The morning after their first visit to Eldryn, Lucien woke before sunrise.
The house was still dark, lit only by the dying embers in the fireplace and the pale blue light slipping through the narrow window beside his bed. Outside, Valdren remained asleep. No merchants shouted in the streets, no carts rolled over stone, and no hammer struck iron in the forge. For a rare moment, the city was quiet enough that Lucien could hear his own breathing.
He sat up slowly.
The words from yesterday had not left his mind.

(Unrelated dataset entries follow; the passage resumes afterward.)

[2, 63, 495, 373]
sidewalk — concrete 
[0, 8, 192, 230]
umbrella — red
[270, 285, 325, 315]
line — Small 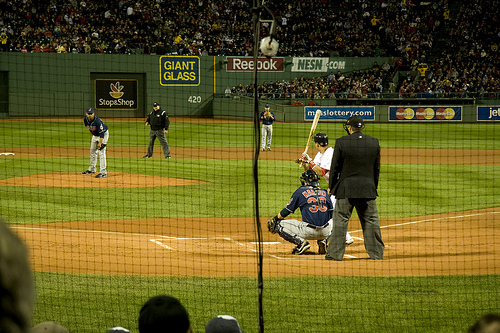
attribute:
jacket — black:
[323, 130, 388, 210]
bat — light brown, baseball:
[296, 100, 325, 172]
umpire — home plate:
[334, 112, 381, 165]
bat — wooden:
[297, 108, 320, 165]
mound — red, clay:
[3, 164, 205, 195]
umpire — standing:
[131, 97, 175, 164]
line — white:
[3, 196, 498, 265]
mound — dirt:
[15, 170, 200, 190]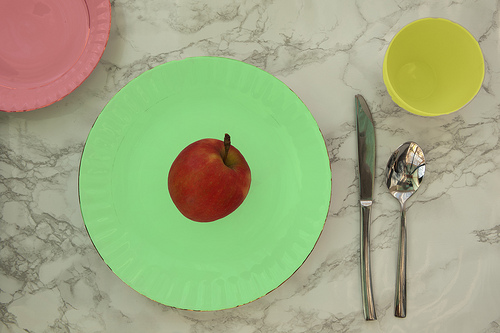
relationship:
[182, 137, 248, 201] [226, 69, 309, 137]
apple on plate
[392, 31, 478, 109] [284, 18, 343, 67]
cup on table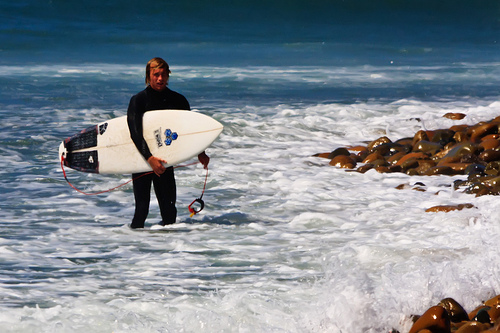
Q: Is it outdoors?
A: Yes, it is outdoors.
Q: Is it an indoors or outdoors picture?
A: It is outdoors.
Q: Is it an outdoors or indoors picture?
A: It is outdoors.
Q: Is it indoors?
A: No, it is outdoors.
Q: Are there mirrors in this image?
A: No, there are no mirrors.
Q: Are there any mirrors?
A: No, there are no mirrors.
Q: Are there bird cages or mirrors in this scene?
A: No, there are no mirrors or bird cages.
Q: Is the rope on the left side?
A: Yes, the rope is on the left of the image.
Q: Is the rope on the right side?
A: No, the rope is on the left of the image.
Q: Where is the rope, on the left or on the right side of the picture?
A: The rope is on the left of the image.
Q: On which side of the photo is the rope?
A: The rope is on the left of the image.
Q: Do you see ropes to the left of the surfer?
A: Yes, there is a rope to the left of the surfer.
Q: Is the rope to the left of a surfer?
A: Yes, the rope is to the left of a surfer.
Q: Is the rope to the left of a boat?
A: No, the rope is to the left of a surfer.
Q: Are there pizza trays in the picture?
A: No, there are no pizza trays.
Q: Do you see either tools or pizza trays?
A: No, there are no pizza trays or tools.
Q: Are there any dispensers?
A: No, there are no dispensers.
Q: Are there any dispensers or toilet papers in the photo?
A: No, there are no dispensers or toilet papers.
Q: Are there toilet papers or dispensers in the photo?
A: No, there are no dispensers or toilet papers.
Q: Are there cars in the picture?
A: No, there are no cars.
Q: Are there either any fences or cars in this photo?
A: No, there are no cars or fences.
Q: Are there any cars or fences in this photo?
A: No, there are no cars or fences.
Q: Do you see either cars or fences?
A: No, there are no cars or fences.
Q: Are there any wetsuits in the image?
A: Yes, there is a wetsuit.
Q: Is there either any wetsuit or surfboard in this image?
A: Yes, there is a wetsuit.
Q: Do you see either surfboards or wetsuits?
A: Yes, there is a wetsuit.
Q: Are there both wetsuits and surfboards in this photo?
A: Yes, there are both a wetsuit and a surfboard.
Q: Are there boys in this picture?
A: No, there are no boys.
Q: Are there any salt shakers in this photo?
A: No, there are no salt shakers.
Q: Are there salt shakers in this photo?
A: No, there are no salt shakers.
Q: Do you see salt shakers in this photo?
A: No, there are no salt shakers.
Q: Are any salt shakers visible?
A: No, there are no salt shakers.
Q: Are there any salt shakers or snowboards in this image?
A: No, there are no salt shakers or snowboards.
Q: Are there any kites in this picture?
A: No, there are no kites.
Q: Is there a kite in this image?
A: No, there are no kites.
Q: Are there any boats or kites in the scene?
A: No, there are no kites or boats.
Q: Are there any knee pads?
A: No, there are no knee pads.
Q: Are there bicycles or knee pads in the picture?
A: No, there are no knee pads or bicycles.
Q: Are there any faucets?
A: No, there are no faucets.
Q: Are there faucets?
A: No, there are no faucets.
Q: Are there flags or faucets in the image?
A: No, there are no faucets or flags.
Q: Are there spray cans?
A: No, there are no spray cans.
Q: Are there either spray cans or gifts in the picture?
A: No, there are no spray cans or gifts.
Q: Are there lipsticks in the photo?
A: No, there are no lipsticks.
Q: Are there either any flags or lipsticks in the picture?
A: No, there are no lipsticks or flags.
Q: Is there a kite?
A: No, there are no kites.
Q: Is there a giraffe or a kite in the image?
A: No, there are no kites or giraffes.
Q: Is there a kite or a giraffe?
A: No, there are no kites or giraffes.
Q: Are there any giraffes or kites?
A: No, there are no kites or giraffes.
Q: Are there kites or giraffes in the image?
A: No, there are no kites or giraffes.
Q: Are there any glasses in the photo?
A: No, there are no glasses.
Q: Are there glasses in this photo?
A: No, there are no glasses.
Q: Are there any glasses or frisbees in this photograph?
A: No, there are no glasses or frisbees.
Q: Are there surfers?
A: Yes, there is a surfer.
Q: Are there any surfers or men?
A: Yes, there is a surfer.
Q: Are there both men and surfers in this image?
A: Yes, there are both a surfer and a man.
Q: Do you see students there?
A: No, there are no students.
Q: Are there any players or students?
A: No, there are no students or players.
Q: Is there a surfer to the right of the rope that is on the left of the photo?
A: Yes, there is a surfer to the right of the rope.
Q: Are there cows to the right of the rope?
A: No, there is a surfer to the right of the rope.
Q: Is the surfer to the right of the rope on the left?
A: Yes, the surfer is to the right of the rope.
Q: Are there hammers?
A: No, there are no hammers.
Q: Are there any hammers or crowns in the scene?
A: No, there are no hammers or crowns.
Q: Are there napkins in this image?
A: No, there are no napkins.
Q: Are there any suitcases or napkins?
A: No, there are no napkins or suitcases.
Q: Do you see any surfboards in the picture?
A: Yes, there is a surfboard.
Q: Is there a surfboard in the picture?
A: Yes, there is a surfboard.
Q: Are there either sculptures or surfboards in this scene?
A: Yes, there is a surfboard.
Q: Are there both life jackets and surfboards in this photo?
A: No, there is a surfboard but no life jackets.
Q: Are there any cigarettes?
A: No, there are no cigarettes.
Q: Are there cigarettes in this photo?
A: No, there are no cigarettes.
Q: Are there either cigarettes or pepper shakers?
A: No, there are no cigarettes or pepper shakers.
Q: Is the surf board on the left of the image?
A: Yes, the surf board is on the left of the image.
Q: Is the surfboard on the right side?
A: No, the surfboard is on the left of the image.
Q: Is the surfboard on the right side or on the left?
A: The surfboard is on the left of the image.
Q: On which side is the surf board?
A: The surf board is on the left of the image.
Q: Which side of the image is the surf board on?
A: The surf board is on the left of the image.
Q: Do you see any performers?
A: No, there are no performers.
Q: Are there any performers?
A: No, there are no performers.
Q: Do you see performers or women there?
A: No, there are no performers or women.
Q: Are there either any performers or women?
A: No, there are no performers or women.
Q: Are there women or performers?
A: No, there are no performers or women.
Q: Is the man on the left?
A: Yes, the man is on the left of the image.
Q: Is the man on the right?
A: No, the man is on the left of the image.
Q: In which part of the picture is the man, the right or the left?
A: The man is on the left of the image.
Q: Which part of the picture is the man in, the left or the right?
A: The man is on the left of the image.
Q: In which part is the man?
A: The man is on the left of the image.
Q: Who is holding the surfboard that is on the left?
A: The man is holding the surf board.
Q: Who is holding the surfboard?
A: The man is holding the surf board.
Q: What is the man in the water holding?
A: The man is holding the surfboard.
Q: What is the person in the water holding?
A: The man is holding the surfboard.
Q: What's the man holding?
A: The man is holding the surfboard.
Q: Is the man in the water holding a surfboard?
A: Yes, the man is holding a surfboard.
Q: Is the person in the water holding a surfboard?
A: Yes, the man is holding a surfboard.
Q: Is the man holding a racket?
A: No, the man is holding a surfboard.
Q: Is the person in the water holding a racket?
A: No, the man is holding a surfboard.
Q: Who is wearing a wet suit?
A: The man is wearing a wet suit.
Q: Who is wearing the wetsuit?
A: The man is wearing a wet suit.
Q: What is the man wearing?
A: The man is wearing a wetsuit.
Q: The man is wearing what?
A: The man is wearing a wetsuit.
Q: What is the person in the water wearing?
A: The man is wearing a wetsuit.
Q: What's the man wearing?
A: The man is wearing a wetsuit.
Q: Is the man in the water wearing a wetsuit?
A: Yes, the man is wearing a wetsuit.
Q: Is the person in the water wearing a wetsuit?
A: Yes, the man is wearing a wetsuit.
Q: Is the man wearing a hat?
A: No, the man is wearing a wetsuit.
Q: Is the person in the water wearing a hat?
A: No, the man is wearing a wetsuit.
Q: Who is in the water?
A: The man is in the water.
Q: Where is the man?
A: The man is in the water.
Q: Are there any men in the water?
A: Yes, there is a man in the water.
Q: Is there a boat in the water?
A: No, there is a man in the water.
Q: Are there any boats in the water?
A: No, there is a man in the water.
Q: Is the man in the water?
A: Yes, the man is in the water.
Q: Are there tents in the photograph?
A: No, there are no tents.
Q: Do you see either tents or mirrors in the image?
A: No, there are no tents or mirrors.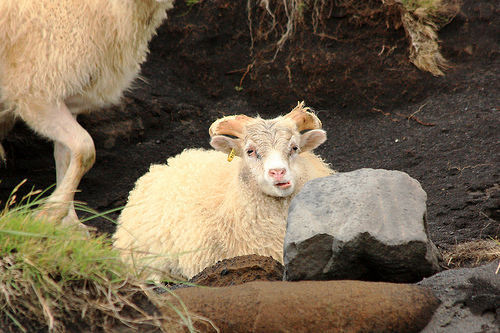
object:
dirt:
[3, 1, 498, 242]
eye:
[246, 148, 255, 156]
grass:
[0, 178, 220, 331]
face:
[244, 124, 296, 190]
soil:
[85, 70, 493, 257]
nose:
[269, 168, 285, 177]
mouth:
[272, 179, 292, 189]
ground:
[3, 5, 498, 280]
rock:
[281, 167, 441, 281]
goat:
[111, 102, 338, 283]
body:
[128, 149, 268, 260]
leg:
[27, 93, 97, 226]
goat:
[4, 0, 173, 230]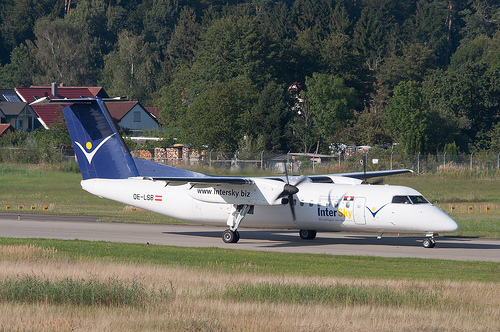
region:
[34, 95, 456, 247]
white plane with blue tail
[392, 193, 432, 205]
windshield of white plane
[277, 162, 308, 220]
white plane's right propellor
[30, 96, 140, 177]
tail of a white plane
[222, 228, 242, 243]
right rear landing gear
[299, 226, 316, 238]
left rear landing gear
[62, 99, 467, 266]
blue and white plane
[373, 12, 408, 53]
green leaves in brown trees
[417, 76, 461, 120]
green leaves in brown trees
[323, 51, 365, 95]
green leaves in brown trees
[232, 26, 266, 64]
green leaves in brown trees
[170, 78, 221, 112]
green leaves in brown trees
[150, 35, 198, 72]
green leaves in brown trees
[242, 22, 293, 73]
green leaves in brown trees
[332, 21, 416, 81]
green leaves in brown trees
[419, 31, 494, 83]
green leaves in brown trees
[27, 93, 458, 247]
a small airplane on a runway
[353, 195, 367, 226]
a door on an airplane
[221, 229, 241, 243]
a wheel on an airplane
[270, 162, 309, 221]
a spinning propeller on an airplane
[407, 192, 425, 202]
a cockpit window on an airplane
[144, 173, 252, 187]
a wing on an airplane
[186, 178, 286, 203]
an engine on the side of an airplane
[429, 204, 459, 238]
the nose on an airplane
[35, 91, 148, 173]
the tailwing on an airplane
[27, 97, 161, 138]
a house beside the airport runway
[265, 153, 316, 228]
Left propeller of airplane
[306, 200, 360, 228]
Name of airplane painted on side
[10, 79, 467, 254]
Propeller airplane on airport runway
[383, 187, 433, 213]
Windows of airplane cockpit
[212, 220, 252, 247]
Landing gear wheels of airplane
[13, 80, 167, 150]
Roofs of houses beside airport runway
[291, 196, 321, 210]
Passenger windows of propeller airplane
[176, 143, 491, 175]
Fencing along side of airport runway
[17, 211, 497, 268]
Tarmac of airport runway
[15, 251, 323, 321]
Brown and green grass beside airport runway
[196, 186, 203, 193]
blue letter on plane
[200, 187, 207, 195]
blue letter on plane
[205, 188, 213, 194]
blue letter on plane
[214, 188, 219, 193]
blue letter on plane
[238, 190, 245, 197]
blue letter on plane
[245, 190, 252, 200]
blue letter on plane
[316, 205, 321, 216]
blue letter on plane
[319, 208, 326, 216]
blue letter on plane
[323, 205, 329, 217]
blue letter on plane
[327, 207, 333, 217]
blue letter on plane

Everything is trying to go somewhere.
He did not know why he had said it. The thought had simply appeared while he watched the river, the clouds, the leaves, and the wind. It had felt less like an answer and more like something he had always known but had only just learned how to name.
Lucien looked down at his hands.
Small hands.
A child's hands.
Yet when he closed his eyes, he could still feel the forest moving around him.
Not with his skin.
Not with his ears.
Somewhere deeper.
A quiet sound came from the doorway.
"You are awake early."
Lucien opened his eyes.
Kael'Thar stood there, tall enough that his presence seemed to fill the entire room. In the dim light before dawn, he looked even less human than usual. His long black hair fell loosely past his shoulders, framing a face that was sharp, cold, and strangely noble. His skin carried a faint gray undertone, like ash left behind after a sacred flame had died, and his crimson eyes glowed with a depth that made most people instinctively lower their heads.
He was not monstrous.
That was what made him terrifying.
Kael'Thar possessed the elegance of a fallen king and the stillness of a predator that never needed to prove it was dangerous. Even hidden beneath simple dark robes, his broad shoulders and powerful frame gave the impression of a warrior carved from shadow and old war.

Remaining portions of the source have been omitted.